The full set of lines below has to be duplicated exactly, with no picture kept.

Information supplied:
++++++
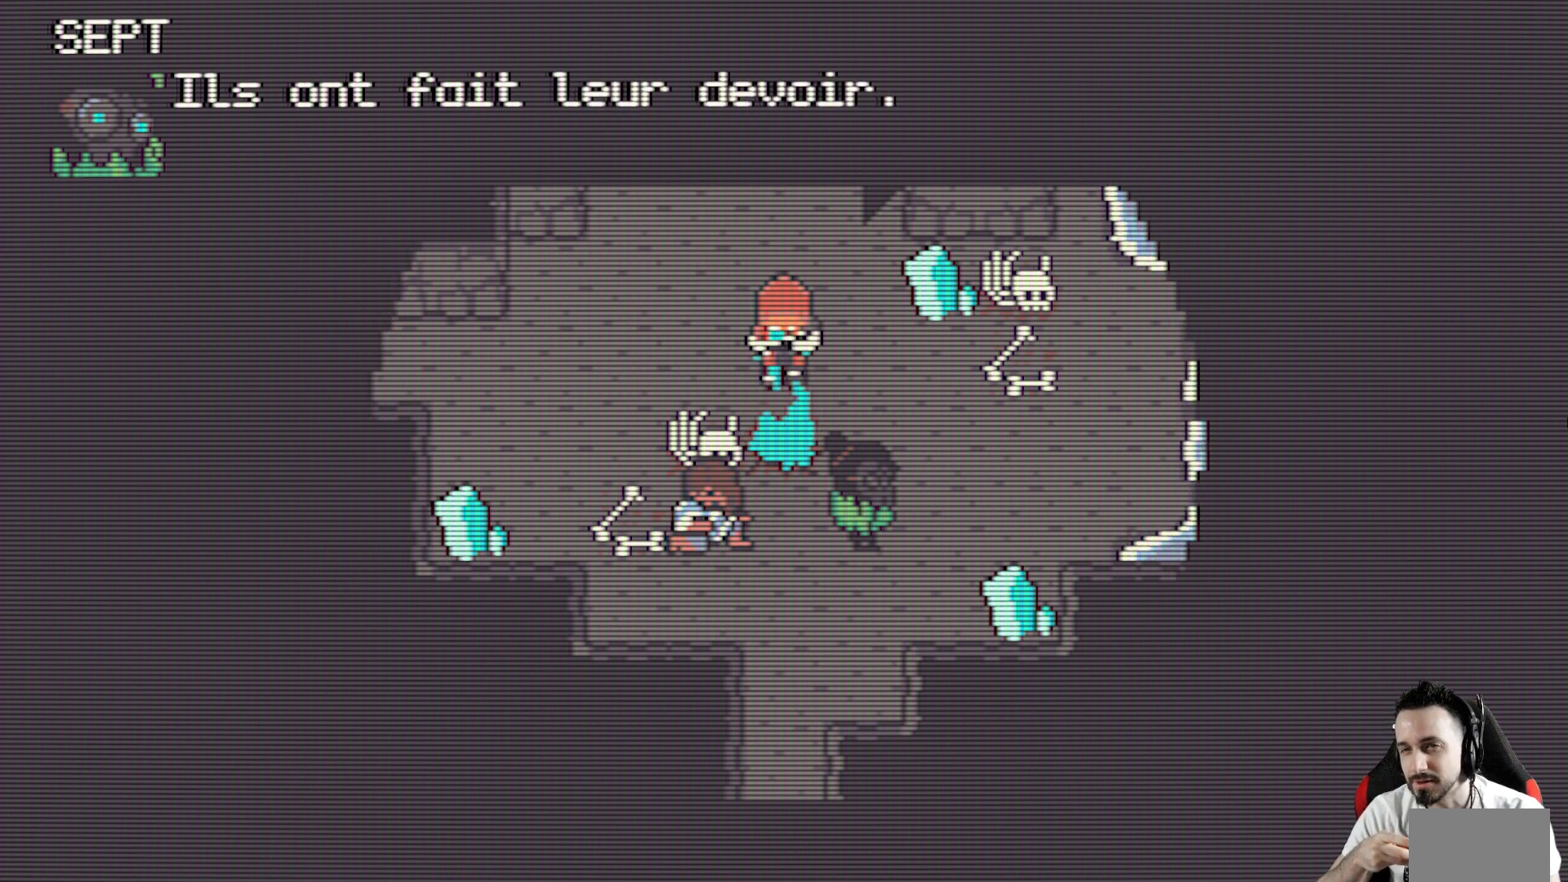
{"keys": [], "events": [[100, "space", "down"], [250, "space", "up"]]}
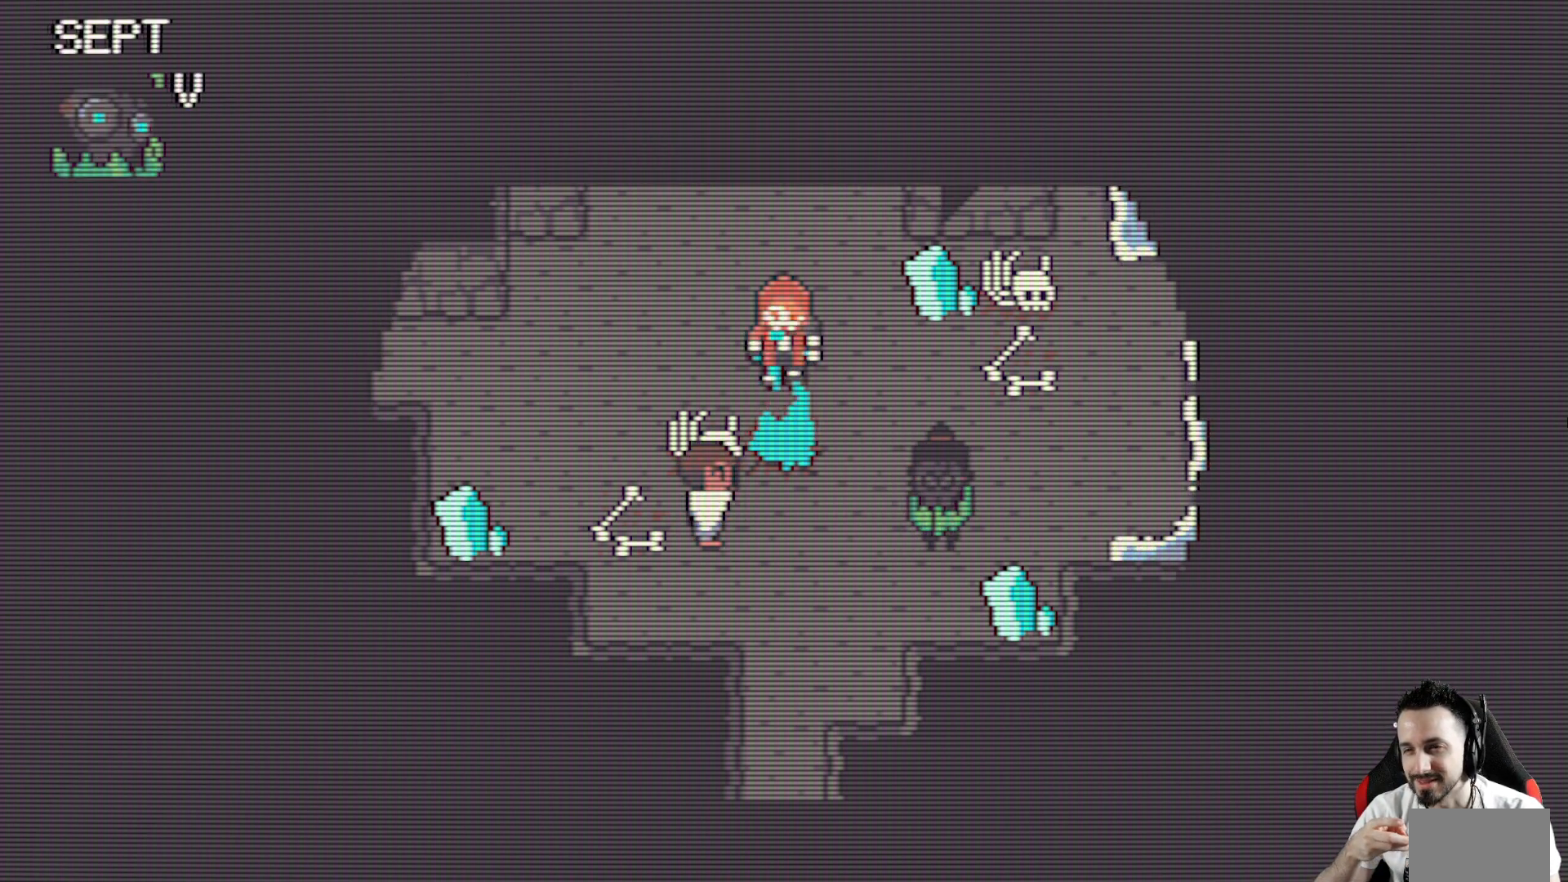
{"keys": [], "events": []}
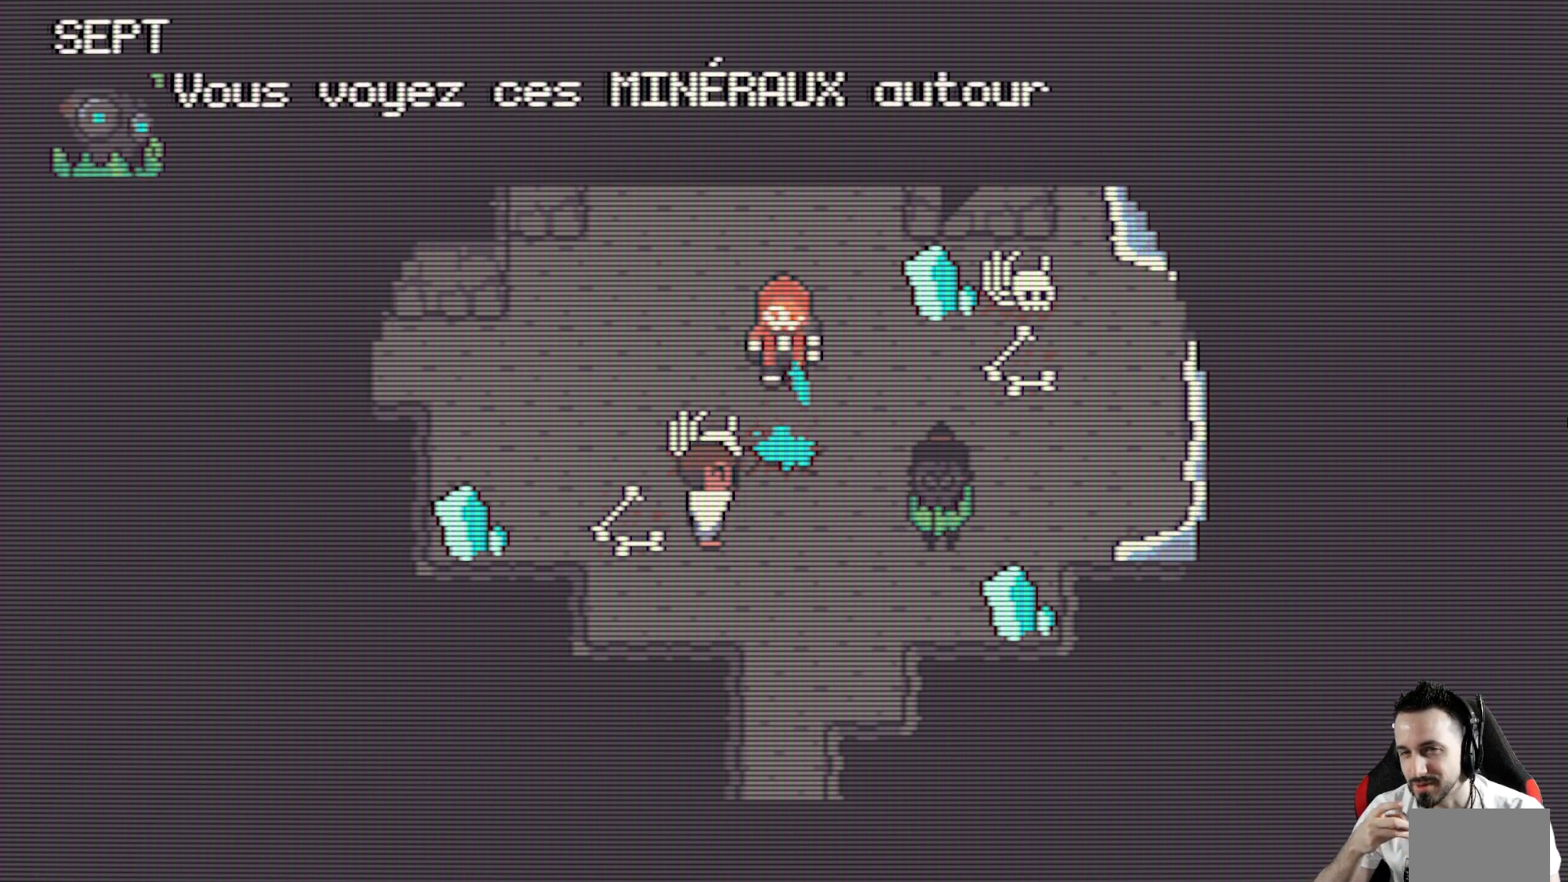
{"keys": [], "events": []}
++++++
Task solution:
{"keys": [], "events": [[100, "space", "down"], [250, "space", "up"]]}
{"keys": [], "events": []}
{"keys": [], "events": []}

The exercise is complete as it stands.